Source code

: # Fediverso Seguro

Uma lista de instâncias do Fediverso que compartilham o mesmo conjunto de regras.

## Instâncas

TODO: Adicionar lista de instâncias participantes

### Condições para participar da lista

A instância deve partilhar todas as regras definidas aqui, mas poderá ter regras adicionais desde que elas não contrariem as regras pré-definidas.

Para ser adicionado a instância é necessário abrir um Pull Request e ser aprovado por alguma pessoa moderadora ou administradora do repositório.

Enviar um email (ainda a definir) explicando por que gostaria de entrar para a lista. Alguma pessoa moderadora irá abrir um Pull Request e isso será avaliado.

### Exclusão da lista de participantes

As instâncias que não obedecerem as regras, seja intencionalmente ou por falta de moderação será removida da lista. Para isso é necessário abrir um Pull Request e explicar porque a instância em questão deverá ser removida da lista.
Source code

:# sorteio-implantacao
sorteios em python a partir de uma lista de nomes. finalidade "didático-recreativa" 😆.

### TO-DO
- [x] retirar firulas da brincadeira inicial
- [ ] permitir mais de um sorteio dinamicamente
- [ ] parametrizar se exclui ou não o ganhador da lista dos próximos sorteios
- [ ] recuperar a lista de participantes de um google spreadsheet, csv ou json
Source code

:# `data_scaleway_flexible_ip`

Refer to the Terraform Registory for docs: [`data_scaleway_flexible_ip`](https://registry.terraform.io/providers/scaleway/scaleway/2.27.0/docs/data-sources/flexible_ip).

__DIRECTIONS FOR THIS TASK__
Within the material above, extract exactly the lines that start at the line containing "## Instâncas" and stop after the line containing "Para ser adicionado", and only those.

__TASK OUTPUT__
## Instâncas

TODO: Adicionar lista de instâncias participantes

### Condições para participar da lista

A instância deve partilhar todas as regras definidas aqui, mas poderá ter regras adicionais desde que elas não contrariem as regras pré-definidas.

Para ser adicionado a instância é necessário abrir um Pull Request e ser aprovado por alguma pessoa moderadora ou administradora do repositório.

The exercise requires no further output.